◆ **Supplied entries**
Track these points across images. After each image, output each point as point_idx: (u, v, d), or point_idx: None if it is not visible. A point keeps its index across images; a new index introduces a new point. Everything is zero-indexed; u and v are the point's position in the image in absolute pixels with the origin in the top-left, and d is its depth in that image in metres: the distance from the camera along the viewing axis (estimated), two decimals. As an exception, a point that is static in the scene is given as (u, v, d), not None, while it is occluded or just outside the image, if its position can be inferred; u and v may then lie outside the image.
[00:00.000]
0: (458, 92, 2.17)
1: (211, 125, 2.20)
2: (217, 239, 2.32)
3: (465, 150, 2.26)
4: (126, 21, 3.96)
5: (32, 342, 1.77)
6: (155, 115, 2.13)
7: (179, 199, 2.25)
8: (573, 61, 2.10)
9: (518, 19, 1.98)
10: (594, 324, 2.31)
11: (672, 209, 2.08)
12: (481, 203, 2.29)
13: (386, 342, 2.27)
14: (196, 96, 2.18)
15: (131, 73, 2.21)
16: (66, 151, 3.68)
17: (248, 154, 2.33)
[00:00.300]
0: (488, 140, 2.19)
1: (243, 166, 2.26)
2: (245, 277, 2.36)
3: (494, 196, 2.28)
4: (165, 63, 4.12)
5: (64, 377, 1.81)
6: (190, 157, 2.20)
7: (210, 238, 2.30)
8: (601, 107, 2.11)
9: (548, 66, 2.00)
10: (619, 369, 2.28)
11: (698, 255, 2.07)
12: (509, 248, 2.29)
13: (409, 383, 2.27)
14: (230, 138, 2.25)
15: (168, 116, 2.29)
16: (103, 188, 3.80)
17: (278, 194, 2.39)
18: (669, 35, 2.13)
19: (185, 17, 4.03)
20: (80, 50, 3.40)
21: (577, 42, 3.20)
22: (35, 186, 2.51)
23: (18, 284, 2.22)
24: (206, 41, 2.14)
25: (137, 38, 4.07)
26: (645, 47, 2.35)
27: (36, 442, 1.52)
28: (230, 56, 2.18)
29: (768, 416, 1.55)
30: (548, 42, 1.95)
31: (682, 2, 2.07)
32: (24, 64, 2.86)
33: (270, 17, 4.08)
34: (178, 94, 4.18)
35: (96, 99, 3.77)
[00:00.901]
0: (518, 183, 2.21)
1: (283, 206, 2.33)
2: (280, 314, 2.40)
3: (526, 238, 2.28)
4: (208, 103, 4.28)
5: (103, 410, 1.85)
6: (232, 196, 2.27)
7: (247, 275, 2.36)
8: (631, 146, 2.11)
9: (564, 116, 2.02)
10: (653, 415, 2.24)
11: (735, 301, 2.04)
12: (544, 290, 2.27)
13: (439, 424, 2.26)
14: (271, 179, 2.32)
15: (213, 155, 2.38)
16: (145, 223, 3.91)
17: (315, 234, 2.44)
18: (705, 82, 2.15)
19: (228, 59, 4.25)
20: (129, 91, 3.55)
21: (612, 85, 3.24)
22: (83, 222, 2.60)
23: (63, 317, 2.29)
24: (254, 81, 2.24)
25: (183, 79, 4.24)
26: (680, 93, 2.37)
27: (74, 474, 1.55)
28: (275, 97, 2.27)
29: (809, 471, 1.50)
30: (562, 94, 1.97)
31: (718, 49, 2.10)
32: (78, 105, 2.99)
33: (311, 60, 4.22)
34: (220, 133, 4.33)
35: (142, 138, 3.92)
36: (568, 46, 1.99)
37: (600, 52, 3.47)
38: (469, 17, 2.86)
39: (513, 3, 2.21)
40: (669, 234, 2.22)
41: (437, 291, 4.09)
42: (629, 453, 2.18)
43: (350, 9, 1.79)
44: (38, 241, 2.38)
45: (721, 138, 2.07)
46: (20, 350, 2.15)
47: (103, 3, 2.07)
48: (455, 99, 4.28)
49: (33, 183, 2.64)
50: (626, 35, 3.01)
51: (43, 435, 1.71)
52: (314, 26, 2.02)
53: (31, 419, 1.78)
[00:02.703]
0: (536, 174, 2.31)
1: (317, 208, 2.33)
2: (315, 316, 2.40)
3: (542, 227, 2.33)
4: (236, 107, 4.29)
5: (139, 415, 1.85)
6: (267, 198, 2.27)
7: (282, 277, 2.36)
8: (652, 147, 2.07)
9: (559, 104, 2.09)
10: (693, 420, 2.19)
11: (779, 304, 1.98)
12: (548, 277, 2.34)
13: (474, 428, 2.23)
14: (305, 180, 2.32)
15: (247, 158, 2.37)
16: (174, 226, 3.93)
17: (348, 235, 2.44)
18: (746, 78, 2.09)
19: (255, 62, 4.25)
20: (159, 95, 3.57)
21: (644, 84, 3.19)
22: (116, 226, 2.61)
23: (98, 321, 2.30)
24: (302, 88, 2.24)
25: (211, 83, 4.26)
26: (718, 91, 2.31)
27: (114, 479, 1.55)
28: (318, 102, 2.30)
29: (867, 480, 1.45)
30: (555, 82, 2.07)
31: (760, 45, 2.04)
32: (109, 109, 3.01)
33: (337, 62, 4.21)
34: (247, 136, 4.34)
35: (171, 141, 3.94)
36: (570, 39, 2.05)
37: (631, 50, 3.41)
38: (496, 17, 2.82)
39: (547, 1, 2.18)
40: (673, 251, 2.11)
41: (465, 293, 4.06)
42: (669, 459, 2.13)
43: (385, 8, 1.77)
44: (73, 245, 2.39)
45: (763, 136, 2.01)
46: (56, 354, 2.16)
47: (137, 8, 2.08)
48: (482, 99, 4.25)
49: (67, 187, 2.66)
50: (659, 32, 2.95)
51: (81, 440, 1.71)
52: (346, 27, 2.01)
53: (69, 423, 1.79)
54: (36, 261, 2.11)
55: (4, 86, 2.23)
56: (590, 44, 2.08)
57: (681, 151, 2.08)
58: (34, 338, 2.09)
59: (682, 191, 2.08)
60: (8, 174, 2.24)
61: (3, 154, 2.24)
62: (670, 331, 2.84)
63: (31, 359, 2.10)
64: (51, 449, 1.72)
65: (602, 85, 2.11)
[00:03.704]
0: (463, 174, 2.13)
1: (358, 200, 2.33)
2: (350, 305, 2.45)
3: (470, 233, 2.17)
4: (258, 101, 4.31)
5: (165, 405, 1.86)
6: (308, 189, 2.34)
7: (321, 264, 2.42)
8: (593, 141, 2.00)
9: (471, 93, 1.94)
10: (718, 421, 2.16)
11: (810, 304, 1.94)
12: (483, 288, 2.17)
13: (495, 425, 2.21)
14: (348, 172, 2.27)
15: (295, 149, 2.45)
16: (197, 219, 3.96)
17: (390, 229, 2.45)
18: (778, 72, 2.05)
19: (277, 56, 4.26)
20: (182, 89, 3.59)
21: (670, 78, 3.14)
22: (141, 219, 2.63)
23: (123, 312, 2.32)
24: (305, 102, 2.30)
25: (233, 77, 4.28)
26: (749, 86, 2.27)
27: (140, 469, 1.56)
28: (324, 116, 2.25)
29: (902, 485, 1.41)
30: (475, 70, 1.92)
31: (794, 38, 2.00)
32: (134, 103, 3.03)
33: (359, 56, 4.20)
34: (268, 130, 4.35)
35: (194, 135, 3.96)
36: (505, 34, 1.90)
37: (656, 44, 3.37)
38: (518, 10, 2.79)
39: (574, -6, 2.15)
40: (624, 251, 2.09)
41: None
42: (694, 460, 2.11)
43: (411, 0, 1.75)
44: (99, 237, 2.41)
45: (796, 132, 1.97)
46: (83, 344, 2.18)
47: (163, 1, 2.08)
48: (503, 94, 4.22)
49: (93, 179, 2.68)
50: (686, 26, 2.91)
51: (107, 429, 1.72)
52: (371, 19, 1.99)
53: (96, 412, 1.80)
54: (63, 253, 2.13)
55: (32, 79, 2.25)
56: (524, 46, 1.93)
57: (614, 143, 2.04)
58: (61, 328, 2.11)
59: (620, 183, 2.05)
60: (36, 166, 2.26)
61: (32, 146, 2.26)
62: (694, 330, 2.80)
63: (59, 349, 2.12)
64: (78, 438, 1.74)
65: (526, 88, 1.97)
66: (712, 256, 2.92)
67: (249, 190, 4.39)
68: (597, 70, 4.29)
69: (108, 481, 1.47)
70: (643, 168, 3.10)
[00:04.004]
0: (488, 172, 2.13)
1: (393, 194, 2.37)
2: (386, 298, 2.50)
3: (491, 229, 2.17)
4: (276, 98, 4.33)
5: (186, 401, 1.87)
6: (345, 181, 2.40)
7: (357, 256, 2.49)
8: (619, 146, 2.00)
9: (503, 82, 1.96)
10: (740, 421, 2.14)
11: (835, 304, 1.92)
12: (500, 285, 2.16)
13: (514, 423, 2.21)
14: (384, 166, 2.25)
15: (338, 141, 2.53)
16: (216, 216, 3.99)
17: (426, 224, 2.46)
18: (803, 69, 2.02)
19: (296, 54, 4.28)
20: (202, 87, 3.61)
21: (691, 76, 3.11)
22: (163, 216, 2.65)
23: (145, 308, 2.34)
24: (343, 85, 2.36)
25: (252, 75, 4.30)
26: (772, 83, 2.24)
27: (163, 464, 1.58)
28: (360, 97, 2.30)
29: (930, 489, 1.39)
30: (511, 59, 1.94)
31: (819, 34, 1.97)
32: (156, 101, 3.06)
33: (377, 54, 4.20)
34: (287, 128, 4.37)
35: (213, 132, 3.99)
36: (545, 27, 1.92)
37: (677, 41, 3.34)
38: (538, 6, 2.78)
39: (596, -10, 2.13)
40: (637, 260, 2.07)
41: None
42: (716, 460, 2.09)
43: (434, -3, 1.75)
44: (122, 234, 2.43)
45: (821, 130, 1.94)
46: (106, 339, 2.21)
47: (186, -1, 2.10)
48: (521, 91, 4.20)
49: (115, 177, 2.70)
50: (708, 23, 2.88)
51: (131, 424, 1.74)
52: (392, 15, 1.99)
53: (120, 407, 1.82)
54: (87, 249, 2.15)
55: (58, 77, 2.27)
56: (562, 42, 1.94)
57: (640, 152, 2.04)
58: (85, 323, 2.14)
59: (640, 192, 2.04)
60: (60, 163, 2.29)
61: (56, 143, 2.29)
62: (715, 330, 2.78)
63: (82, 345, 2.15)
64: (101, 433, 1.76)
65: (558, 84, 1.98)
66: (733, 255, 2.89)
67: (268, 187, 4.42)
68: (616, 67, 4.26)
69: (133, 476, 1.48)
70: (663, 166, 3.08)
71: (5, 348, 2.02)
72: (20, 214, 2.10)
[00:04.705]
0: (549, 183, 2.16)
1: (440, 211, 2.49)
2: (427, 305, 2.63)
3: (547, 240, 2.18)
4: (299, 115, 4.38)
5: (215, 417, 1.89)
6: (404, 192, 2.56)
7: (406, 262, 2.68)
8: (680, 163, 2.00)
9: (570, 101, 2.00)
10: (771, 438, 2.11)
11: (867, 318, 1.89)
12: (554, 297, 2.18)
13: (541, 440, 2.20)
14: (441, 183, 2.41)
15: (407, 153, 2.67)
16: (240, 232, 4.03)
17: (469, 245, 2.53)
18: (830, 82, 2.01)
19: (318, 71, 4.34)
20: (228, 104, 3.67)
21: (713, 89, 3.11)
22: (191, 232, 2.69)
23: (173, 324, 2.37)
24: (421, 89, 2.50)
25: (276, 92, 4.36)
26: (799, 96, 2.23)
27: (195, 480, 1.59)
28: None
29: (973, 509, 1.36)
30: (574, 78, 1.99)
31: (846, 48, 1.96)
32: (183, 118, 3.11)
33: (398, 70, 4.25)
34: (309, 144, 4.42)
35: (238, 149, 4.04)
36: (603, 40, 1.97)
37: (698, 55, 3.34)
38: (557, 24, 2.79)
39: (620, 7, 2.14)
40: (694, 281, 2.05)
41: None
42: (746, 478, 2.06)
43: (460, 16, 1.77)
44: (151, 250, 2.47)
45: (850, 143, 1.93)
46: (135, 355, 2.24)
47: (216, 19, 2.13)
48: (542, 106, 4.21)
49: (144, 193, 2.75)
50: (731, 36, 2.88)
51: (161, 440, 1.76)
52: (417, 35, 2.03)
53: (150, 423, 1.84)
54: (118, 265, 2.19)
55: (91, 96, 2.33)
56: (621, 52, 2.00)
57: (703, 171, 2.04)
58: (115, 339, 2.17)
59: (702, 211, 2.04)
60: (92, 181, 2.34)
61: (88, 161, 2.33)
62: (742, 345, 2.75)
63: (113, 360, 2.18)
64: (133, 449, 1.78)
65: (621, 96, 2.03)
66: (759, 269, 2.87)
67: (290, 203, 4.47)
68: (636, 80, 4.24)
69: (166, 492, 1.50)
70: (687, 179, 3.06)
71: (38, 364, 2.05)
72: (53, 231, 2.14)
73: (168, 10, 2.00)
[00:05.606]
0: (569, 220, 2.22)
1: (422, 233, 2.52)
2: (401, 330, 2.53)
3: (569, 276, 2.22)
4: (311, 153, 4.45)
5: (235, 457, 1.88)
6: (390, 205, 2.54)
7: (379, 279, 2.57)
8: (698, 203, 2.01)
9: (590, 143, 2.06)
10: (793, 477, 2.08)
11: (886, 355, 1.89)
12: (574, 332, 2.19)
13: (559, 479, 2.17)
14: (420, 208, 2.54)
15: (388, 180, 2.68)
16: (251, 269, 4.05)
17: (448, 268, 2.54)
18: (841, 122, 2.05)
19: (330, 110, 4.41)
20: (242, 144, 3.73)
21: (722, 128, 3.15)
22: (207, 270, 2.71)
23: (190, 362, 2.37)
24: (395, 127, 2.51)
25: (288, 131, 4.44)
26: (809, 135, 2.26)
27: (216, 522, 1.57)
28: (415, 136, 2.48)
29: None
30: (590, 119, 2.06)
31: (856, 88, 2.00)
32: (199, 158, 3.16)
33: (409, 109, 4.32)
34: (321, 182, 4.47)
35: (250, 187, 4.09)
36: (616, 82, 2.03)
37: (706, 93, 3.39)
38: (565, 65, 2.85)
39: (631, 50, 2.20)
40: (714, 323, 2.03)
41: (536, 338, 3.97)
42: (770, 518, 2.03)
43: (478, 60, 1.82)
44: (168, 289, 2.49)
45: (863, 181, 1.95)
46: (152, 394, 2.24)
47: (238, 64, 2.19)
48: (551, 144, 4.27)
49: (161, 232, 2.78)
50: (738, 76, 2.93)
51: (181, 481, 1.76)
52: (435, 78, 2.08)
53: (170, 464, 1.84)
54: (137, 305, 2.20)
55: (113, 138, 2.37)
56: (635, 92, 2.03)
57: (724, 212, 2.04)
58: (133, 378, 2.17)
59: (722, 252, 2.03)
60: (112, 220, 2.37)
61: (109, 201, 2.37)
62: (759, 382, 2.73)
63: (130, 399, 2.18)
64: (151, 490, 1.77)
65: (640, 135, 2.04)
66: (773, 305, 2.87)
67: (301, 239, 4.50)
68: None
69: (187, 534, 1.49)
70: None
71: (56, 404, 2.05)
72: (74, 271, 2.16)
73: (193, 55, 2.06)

◆ **What needs to be done**
All that belongs in your answer is the stretch of entries above from the line with "17: (248, 154, 2.33)" through the line with "22: (35, 186, 2.51)", printed exactly.

◆ **Exercise result**
17: (248, 154, 2.33)
[00:00.300]
0: (488, 140, 2.19)
1: (243, 166, 2.26)
2: (245, 277, 2.36)
3: (494, 196, 2.28)
4: (165, 63, 4.12)
5: (64, 377, 1.81)
6: (190, 157, 2.20)
7: (210, 238, 2.30)
8: (601, 107, 2.11)
9: (548, 66, 2.00)
10: (619, 369, 2.28)
11: (698, 255, 2.07)
12: (509, 248, 2.29)
13: (409, 383, 2.27)
14: (230, 138, 2.25)
15: (168, 116, 2.29)
16: (103, 188, 3.80)
17: (278, 194, 2.39)
18: (669, 35, 2.13)
19: (185, 17, 4.03)
20: (80, 50, 3.40)
21: (577, 42, 3.20)
22: (35, 186, 2.51)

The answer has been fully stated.